Clift also noted that the CPD is considering lowering the threshold to 10 percent. That’s true, but it still presents an enormous obstacle. As long as the commission keeps the determination date in September, it would still effectively block independents from the stage. Not knowing that he or she would be a debater until just before the first contest would prevent an independent from gaining the media attention and funding to be a serious contender—a fact the commission knows very well. Which is why it has insisted on the September date.
I am part of an informal group of 50 current and former public officials and leaders in business, academia, and the military called Change the Rule. We’re all campaigning to open the debates as a way to improve American democracy, and wherever I go to speak about our movement, I find enormous support.

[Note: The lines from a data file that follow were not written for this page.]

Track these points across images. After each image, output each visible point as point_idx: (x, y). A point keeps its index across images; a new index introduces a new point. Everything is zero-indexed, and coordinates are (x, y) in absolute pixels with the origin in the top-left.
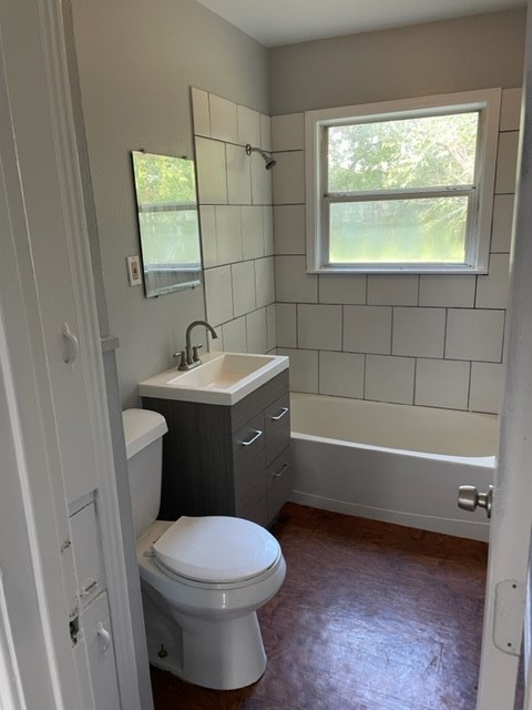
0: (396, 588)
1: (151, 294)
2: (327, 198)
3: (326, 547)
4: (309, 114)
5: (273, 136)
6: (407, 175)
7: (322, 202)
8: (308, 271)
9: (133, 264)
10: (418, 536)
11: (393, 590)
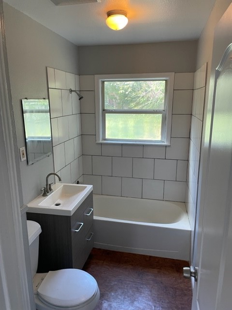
0: (142, 286)
1: (30, 163)
2: (105, 111)
3: (110, 269)
4: (96, 76)
5: (80, 83)
6: (128, 89)
7: (102, 112)
8: (97, 142)
9: (22, 151)
10: (147, 259)
11: (141, 287)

Specifically, we want a solution that follows three principles: 1) a competition for the third spot (not an arbitrary polling hurdle) open to all candidates who are not the Democratic and Republican nominees; 2) direct voter engagement (signature drives or online voting, for example) to measure an independent candidate’s strength and legitimacy; and 3) one winner by April 30, 2016, thus allowing enough time to boost name recognition, and put the independent on a par with the other nominees.

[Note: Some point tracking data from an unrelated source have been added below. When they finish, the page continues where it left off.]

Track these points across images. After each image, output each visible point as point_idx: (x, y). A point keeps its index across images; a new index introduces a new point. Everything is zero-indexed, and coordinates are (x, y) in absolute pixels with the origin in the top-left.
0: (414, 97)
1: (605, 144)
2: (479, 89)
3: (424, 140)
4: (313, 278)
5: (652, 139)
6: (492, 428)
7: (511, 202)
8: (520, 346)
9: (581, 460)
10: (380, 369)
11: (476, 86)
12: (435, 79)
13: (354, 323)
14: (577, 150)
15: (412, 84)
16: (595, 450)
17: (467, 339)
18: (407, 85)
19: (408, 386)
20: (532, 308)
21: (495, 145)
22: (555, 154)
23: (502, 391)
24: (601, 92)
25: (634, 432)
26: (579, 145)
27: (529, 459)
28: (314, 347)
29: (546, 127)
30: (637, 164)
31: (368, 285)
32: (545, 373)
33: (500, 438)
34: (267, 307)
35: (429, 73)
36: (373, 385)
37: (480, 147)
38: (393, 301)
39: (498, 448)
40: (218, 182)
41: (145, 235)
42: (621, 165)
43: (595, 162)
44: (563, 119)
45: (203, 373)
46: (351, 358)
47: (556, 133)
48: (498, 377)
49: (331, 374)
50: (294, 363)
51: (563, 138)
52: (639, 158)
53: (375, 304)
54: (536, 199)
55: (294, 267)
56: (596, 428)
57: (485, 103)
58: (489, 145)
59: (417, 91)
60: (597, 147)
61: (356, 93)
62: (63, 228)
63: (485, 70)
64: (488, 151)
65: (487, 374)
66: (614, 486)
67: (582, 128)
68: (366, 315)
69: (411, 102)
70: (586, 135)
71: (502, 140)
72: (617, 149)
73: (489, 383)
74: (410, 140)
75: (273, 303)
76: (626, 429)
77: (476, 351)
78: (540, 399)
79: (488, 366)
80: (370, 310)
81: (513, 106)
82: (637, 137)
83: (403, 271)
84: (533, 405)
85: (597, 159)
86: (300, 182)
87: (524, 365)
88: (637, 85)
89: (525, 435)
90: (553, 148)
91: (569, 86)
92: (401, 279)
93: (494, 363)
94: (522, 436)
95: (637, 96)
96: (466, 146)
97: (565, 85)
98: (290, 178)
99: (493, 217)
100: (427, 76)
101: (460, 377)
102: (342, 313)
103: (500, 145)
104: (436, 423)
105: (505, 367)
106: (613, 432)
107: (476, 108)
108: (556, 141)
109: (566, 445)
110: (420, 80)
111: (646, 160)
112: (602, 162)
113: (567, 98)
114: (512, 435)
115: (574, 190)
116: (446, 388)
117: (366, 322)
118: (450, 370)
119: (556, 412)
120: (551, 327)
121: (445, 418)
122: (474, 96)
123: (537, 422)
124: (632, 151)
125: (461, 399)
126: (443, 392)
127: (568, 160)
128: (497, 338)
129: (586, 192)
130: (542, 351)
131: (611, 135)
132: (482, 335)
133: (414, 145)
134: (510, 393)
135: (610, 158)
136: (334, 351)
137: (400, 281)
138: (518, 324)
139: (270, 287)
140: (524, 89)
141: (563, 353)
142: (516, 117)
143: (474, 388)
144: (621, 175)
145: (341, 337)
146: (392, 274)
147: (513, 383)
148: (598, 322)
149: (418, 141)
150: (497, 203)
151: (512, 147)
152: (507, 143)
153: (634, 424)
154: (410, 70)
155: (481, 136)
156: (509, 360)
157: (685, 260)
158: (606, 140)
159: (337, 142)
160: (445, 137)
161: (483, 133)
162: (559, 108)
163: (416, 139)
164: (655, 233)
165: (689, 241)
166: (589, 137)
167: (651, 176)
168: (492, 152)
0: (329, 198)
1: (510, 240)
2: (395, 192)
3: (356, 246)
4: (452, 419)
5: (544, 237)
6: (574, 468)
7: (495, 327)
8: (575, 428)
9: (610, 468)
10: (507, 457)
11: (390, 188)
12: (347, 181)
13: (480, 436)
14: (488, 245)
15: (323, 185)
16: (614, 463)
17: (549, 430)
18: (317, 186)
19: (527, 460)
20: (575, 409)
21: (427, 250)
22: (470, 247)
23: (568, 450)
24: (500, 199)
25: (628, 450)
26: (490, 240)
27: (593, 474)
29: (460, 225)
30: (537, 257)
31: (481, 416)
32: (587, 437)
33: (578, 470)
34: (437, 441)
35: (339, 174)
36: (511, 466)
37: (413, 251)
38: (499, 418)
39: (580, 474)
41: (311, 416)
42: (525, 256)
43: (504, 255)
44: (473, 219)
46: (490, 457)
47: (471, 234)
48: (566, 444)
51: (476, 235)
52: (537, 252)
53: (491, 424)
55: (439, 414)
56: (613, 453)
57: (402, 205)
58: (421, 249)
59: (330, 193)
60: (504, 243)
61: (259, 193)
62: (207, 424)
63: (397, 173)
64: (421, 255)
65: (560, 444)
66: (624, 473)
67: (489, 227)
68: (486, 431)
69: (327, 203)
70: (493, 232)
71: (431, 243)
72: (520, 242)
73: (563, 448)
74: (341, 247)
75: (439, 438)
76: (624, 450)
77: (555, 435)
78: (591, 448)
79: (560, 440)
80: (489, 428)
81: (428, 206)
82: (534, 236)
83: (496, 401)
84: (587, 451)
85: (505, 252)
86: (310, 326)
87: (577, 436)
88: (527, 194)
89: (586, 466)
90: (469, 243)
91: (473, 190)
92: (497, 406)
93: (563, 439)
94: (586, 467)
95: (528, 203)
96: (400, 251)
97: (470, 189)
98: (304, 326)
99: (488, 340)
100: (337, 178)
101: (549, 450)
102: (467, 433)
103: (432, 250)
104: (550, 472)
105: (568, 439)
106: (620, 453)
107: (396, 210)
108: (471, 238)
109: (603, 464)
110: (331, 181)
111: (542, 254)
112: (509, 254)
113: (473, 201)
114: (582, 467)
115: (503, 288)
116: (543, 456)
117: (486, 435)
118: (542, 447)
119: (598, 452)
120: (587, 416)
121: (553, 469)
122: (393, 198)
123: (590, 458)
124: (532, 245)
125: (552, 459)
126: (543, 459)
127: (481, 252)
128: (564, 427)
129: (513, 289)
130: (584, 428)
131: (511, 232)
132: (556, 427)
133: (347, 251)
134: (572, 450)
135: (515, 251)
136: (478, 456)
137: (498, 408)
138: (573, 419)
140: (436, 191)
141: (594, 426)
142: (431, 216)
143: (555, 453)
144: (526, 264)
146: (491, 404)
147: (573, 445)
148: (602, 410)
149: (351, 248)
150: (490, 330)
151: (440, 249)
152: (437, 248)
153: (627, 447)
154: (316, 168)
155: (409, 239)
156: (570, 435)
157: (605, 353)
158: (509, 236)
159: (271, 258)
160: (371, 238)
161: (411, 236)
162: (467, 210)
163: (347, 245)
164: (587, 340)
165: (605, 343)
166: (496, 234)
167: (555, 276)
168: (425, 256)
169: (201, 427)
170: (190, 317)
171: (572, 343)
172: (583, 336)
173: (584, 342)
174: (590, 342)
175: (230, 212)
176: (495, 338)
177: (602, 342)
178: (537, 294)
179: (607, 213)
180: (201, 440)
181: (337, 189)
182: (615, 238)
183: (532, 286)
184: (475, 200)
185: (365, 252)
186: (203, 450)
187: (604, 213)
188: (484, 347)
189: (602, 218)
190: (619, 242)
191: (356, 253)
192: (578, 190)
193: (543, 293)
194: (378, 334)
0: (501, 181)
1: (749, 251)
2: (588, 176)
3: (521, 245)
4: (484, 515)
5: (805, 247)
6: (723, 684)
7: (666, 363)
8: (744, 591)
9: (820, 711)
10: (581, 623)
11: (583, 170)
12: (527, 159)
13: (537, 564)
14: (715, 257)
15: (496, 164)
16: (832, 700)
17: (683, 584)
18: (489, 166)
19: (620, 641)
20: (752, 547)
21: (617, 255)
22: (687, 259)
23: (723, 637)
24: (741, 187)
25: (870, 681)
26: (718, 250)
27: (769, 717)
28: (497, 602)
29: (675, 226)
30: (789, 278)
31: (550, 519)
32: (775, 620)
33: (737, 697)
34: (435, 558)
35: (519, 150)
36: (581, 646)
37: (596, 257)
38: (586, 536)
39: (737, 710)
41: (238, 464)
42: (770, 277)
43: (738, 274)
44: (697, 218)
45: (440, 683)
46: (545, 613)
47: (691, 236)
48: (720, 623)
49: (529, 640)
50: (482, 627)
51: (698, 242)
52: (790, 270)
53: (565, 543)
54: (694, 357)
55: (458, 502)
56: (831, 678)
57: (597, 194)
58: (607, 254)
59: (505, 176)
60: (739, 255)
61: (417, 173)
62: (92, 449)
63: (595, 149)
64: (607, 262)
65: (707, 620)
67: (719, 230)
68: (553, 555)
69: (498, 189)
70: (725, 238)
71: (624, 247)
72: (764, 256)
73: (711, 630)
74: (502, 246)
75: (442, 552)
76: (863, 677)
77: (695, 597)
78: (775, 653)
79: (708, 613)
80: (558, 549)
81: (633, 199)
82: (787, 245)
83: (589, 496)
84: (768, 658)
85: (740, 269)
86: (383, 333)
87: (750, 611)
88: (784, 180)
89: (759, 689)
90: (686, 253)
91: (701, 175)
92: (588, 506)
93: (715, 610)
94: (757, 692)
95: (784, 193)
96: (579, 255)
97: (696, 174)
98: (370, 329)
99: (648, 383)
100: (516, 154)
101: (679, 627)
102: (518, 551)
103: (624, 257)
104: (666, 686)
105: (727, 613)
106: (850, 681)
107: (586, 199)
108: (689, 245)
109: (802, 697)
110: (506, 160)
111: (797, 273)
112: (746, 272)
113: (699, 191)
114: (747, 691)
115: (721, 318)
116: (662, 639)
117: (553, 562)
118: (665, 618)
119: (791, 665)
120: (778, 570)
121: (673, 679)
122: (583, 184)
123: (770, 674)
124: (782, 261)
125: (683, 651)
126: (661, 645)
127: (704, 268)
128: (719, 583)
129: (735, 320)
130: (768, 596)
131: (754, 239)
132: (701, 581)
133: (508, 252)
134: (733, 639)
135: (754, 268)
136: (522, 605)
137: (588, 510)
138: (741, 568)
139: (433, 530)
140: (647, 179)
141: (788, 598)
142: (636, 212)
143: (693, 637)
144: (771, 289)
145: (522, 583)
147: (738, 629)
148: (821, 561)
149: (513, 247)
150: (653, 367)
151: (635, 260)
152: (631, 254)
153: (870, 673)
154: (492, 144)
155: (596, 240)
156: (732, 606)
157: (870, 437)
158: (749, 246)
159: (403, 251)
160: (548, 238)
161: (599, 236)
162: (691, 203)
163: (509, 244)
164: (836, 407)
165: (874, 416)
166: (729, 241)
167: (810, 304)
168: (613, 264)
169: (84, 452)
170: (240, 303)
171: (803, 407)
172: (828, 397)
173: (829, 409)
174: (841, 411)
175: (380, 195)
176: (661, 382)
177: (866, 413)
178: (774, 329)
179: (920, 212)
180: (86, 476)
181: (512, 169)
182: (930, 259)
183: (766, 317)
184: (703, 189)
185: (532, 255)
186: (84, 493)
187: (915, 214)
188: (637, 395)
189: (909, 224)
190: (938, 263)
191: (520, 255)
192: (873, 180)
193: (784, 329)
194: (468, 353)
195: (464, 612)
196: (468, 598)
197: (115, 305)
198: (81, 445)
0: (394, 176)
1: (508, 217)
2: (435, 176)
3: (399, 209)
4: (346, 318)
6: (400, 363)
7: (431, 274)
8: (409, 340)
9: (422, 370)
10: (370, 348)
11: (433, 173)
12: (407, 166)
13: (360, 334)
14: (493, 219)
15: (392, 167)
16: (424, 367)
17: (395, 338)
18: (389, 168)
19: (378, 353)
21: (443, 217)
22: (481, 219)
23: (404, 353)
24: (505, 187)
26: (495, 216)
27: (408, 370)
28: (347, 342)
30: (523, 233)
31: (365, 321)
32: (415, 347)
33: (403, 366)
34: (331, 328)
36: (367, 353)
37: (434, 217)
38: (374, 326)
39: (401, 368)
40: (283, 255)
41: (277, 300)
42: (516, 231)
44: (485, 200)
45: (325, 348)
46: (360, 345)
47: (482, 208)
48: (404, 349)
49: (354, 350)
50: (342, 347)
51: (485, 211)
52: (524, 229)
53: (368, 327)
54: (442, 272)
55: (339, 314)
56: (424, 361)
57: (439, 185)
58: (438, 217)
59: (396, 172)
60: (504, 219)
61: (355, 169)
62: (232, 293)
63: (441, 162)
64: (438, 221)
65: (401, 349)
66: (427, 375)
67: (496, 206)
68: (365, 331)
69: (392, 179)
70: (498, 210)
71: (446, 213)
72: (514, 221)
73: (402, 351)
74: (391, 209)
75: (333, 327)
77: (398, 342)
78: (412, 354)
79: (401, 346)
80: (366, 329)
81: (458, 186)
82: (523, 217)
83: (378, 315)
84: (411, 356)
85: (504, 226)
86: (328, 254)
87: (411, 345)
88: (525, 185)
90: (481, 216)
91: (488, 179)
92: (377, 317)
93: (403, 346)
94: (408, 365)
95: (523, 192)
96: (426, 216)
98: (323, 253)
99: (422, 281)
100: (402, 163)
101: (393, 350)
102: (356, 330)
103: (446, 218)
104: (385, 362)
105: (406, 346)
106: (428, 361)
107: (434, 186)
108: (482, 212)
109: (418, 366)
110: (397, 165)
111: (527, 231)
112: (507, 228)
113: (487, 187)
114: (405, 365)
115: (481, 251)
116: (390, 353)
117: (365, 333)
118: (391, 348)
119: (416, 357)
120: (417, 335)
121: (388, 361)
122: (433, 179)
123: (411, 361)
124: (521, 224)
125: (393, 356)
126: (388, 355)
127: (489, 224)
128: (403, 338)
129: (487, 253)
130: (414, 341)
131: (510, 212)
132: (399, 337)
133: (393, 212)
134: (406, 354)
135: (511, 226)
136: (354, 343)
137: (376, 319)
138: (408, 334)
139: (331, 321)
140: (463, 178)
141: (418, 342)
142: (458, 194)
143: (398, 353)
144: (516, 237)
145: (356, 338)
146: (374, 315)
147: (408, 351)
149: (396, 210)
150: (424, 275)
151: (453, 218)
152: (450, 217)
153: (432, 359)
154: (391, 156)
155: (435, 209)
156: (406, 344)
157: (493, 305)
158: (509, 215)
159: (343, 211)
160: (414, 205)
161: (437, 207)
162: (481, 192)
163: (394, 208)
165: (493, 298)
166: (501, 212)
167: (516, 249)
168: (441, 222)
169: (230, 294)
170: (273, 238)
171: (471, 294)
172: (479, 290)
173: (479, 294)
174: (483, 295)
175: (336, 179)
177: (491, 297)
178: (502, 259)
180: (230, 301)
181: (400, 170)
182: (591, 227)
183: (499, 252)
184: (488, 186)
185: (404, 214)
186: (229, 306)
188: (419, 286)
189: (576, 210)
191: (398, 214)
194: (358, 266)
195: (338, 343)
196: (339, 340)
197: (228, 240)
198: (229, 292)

We’ve offered several alternatives to the CPD—and, more important, we’ve offered since the beginning of this year to sit down with the entire commission to discuss the way the CPD wants to open the debates. So far, no dice. A “reexamination” of the CPD’s rules “is long overdue,” as Ann Ravel, chair of the Federal Election Commission, recently stated. She cast doubt on the use of polling in an era when surveys have proven so inaccurate.
A few weeks ago, six Change the Rules members made an exciting proposal in a letter to the CPD. The six include four former elected officials: Sen. Bob Kerrey (D-NE), Gov. Tom Kean (R-NJ), and Reps. Lee Hamilton (D-IN) and Vin Weber (R-MN), plus former CIA Director Michael Hayden and a leading scholar on democracy, Larry Diamond of Stanford.

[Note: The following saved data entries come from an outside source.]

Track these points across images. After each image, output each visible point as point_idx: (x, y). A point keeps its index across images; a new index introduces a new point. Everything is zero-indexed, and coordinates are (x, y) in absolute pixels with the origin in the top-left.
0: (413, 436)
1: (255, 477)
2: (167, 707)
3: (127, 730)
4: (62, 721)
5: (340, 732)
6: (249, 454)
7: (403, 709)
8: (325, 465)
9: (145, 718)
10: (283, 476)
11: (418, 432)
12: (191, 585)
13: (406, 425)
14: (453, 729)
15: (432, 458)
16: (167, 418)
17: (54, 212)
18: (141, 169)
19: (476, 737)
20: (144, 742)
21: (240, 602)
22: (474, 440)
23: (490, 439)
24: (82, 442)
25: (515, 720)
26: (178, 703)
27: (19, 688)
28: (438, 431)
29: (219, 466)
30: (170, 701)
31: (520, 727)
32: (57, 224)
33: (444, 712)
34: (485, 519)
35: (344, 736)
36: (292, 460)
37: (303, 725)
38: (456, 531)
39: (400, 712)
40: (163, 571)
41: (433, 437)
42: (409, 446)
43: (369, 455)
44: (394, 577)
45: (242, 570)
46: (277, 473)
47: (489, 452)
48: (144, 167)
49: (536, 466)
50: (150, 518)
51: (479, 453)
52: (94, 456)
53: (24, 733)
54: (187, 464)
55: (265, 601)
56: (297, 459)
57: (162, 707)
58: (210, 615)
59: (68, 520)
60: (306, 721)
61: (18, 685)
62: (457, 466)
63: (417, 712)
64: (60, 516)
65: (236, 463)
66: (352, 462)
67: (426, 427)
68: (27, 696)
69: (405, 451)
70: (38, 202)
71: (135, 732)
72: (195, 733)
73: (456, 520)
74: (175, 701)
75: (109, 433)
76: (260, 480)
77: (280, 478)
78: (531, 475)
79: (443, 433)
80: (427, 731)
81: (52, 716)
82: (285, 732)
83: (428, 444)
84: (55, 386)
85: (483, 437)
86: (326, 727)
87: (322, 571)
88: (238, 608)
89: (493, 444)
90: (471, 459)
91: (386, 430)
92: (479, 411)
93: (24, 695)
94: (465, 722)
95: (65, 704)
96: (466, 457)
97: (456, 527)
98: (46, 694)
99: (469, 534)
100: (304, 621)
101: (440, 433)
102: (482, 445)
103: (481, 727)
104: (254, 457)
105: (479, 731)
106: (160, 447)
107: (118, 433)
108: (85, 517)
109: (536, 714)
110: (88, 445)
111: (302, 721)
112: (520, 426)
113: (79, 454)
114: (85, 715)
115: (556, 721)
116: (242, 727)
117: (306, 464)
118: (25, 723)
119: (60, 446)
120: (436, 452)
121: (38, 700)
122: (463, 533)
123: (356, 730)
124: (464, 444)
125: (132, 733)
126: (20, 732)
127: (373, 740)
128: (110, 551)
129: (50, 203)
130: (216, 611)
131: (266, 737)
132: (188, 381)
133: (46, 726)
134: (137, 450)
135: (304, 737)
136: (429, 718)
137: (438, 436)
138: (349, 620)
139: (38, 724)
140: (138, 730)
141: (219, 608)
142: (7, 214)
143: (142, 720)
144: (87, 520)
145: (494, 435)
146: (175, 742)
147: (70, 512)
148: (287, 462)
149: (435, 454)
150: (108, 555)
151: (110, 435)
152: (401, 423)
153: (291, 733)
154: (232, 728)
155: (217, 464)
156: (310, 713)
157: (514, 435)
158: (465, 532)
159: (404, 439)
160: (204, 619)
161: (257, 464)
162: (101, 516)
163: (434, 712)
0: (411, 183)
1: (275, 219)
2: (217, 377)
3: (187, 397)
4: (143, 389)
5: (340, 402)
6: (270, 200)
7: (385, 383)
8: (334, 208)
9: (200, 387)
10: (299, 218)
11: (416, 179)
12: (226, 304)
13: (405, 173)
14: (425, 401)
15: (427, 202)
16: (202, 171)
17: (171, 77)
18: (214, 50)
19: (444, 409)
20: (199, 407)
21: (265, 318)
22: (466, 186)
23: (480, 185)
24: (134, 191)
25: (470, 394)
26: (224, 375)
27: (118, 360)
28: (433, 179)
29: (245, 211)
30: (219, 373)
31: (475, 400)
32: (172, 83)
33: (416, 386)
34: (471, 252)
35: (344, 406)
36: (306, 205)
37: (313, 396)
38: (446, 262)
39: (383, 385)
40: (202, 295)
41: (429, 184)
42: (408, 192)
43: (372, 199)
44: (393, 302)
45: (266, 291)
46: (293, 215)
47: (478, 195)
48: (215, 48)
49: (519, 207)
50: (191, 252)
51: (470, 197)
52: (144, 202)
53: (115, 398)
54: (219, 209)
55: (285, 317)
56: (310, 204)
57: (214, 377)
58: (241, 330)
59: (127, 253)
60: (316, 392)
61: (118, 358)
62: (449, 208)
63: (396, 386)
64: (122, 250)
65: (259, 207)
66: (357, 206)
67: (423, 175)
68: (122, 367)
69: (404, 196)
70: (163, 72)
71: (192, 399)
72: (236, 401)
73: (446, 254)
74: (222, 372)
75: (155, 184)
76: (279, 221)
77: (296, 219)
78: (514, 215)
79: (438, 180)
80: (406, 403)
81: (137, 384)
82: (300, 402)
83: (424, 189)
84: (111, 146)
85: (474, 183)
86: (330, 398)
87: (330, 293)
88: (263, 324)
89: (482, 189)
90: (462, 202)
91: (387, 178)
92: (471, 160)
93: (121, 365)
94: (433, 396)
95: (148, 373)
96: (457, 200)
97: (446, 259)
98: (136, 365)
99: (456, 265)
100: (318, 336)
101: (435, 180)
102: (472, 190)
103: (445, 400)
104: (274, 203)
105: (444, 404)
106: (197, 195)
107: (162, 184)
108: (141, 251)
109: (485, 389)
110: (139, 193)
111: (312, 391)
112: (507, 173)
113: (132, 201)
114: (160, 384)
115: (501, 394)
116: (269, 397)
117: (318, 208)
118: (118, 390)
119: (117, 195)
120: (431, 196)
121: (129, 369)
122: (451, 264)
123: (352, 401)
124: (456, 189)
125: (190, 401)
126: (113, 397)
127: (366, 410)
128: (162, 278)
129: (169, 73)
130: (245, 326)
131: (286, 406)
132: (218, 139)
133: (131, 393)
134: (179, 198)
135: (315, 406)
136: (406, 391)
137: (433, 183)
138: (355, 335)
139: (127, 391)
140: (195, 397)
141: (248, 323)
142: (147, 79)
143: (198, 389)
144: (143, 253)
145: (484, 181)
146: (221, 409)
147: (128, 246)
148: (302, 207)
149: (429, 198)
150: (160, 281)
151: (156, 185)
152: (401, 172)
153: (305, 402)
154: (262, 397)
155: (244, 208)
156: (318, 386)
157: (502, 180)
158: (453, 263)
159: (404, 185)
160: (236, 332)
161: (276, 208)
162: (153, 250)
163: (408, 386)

They proposed a month-long series of debates, interviews, and online voting—with participation by all Americans (not just from New Hampshire or Iowa)—that would culminate in the selection of a single independent candidate to stand on the stage with the Democratic and Republican nominees for debates in September and October 2016.
This is precisely what independents want. And, more important, it is what the country needs to get out of our rut of polarization and poor political performance. To work, however, the proposal needs the CPD onboard—simply to say yes to that third candidate. America is waiting for an answer.
James K. Glassman, former Under Secretary of State for Public Diplomacy and Public Affairs, is one of the 50 signers of the Change the Rule Letter. He is also an advisor to Level the Playing Field, another group pushing for presidential debate reform.